II. Description of the Related Art
Advances in technology have resulted in smaller and more powerful personal computing devices. For example, a variety of portable personal computing devices, including wireless computing devices, such as portable wireless telephones, personal digital assistants (PDAs), and paging devices are small, lightweight, and easily carried by users. More specifically, portable wireless telephones, such as cellular (analog and digital) telephones and IP telephones, can communicate voice and data packets over wireless networks. Further, many such wireless telephones include other types of devices that are incorporated therein. For example, a wireless telephone can also include a digital still camera, a digital video camera, a digital recorder, and an audio file player. Also, such wireless telephones can include a web interface that can be used to access the Internet. As such, these wireless telephones include significant computing capabilities.
To provide multiple functions, such portable personal computing devices often include a multi-processing system, such as a multi-threaded processor (e.g. a processor capable of handling more than one program or process at a time. In a multi-threaded processing system, the operating system shares the processor among various threads (processes). Threads (processes) are constructed by the operating system. This sharing is typically implementing by switching between processes, where each process represents a context.

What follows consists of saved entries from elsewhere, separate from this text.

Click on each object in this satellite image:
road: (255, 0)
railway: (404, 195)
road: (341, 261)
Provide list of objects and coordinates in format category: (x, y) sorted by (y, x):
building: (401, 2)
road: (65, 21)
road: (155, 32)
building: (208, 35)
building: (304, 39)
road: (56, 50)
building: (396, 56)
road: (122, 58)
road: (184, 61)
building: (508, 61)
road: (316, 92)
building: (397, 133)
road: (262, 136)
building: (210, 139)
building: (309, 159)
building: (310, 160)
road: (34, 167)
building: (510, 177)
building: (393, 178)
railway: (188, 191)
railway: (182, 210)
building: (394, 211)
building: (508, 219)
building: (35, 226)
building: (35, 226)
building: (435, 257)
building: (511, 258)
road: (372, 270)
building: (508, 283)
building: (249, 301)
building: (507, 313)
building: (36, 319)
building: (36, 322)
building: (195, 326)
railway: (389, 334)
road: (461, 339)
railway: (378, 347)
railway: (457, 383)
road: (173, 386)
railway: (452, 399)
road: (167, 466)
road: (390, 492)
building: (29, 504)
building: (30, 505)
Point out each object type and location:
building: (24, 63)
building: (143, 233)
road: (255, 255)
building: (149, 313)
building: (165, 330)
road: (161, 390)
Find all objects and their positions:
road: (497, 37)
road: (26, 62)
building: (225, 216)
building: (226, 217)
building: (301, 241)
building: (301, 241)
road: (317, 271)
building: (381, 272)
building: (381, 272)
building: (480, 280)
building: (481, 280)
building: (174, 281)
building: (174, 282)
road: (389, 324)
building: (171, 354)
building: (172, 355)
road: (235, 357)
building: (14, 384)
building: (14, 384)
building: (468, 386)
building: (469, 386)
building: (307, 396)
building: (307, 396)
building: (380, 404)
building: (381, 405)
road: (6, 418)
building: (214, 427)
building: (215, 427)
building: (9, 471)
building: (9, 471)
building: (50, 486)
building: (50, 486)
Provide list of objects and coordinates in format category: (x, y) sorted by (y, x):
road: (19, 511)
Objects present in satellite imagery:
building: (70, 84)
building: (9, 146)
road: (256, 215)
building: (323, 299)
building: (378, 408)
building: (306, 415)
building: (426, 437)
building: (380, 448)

In general, a multi-threaded processing system generally has a register file that may include an array of register cells. Each register cell typically includes an output multiplexer to select between contexts (processes), which may be provided to a multiplexer for the array of register cells to select, for example, among sets/rows of data within the register file. In this instance, context switch is implemented by controlling the output multiplexer of each cell to provide the selected context to the multiplexer for the array of register cells. In a particular example, a register may be a logic latch-based storage register or a static random access memory (SRAM) based storage register. The output multiplexer of each storage register cell is fed into another output multiplexer for the entire register cell array.
With advances in semiconductor fabrication technologies, integrated circuit devices, such as processors, have decreased in size, and the density and complexity of such integrated circuits has increased. This greater circuit density has made testing more difficult and costly. Design-for-testability (DFT) refers to a technique for reducing the complexity associated with design testing by including test logic and access points for accessing such test logic within an integrated circuit device. Modern integrated circuits usually incorporate a variety of design-for-test (DFT) structures to enhance their inherent testability. Typically, the DFT structures are based on a scan design or an automatic test pattern generation (ATPG) design, where scan test or ATPG test data may be provided to a test pin or where a plurality of externally accessible scan chains may be embedded into the integrated circuit. Typically, scan test design is used in conjunction with fault simulation and combinational automatic test pattern generation (ATPG) to generate manufacturing and diagnostic test patterns for production test and prototype debug processes.
To provide DFT functionality, a circuit may have a test input, which can be accessed during a test mode and which may be tied to a logic level during normal non-test operation. A multiplexer may be introduced to select between testing and non-testing modes and to provide a data pattern to an array output multiplexer.
For static latch-based register files, such register cell-based output multiplexers are often utilized to select between normal or shadow context to provide two execution data contexts, such as a normal data context (current process) and a shadow data context (second process). To add a test capacity, an additional two-to-one multiplexer may be added to register latch's input for additional scan test data. For a static random access memory (SRAM) type of register file, a dual-port memory cell may be needed to support both the normal data context and the shadow data context. Moreover, for testability, additional logic may be needed to support a memory built-in self-test (MEM BIST). Such additional logic introduces undesirable delays in the normal and shadow data contexts access time.
Accordingly, it would be advantageous to provide an improved context switch mechanism and DFT (design-for-testability) capability for latch-based register files.